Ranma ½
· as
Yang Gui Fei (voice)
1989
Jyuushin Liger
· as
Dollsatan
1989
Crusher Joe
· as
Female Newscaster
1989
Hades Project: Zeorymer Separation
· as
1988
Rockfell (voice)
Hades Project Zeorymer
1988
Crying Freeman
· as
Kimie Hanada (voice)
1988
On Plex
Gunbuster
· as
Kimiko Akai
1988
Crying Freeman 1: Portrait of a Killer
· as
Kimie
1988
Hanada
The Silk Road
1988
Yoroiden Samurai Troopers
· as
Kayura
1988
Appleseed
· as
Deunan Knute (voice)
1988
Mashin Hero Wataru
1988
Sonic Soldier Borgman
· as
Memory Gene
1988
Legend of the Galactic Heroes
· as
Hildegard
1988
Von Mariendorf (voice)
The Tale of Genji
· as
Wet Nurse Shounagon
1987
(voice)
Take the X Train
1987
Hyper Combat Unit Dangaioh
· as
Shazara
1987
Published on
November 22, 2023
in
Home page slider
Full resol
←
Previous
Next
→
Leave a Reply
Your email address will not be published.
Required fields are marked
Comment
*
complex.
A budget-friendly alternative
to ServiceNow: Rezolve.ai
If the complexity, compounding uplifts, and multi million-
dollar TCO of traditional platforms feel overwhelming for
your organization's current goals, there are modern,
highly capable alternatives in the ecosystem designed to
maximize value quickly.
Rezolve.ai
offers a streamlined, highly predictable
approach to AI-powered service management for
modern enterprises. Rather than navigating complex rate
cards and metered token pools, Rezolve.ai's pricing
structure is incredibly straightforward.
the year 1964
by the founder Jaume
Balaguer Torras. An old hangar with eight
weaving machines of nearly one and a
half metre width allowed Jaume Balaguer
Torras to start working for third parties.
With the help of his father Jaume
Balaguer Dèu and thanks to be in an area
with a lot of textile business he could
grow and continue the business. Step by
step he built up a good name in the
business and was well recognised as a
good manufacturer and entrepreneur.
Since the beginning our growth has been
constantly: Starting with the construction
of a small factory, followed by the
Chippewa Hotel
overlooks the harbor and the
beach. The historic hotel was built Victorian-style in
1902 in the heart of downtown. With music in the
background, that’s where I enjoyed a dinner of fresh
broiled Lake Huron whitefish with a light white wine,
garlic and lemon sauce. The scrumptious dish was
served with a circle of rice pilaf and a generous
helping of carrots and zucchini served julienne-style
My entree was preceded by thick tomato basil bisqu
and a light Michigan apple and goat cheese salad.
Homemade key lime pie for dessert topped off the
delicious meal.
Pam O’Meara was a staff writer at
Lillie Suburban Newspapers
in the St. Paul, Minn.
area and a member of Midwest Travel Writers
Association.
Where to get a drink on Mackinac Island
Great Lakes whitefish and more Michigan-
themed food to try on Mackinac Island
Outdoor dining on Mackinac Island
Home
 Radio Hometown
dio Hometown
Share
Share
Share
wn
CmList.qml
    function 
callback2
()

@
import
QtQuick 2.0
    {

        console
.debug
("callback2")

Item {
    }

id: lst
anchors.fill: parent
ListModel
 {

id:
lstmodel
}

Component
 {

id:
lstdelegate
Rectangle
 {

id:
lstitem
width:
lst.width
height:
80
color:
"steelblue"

§

◆ EXERCISE DESCRIPTION ◆
In the data above, find the line with "Legend of the Galactic Heroes" and the line with "A budget-friendly alternative". Retype both, plus every line between them, exactly.

◆ SOLUTION TO THIS PROBLEM ◆
Legend of the Galactic Heroes
· as
Hildegard
1988
Von Mariendorf (voice)
The Tale of Genji
· as
Wet Nurse Shounagon
1987
(voice)
Take the X Train
1987
Hyper Combat Unit Dangaioh
· as
Shazara
1987
Published on
November 22, 2023
in
Home page slider
Full resol
←
Previous
Next
→
Leave a Reply
Your email address will not be published.
Required fields are marked
Comment
*
complex.
A budget-friendly alternative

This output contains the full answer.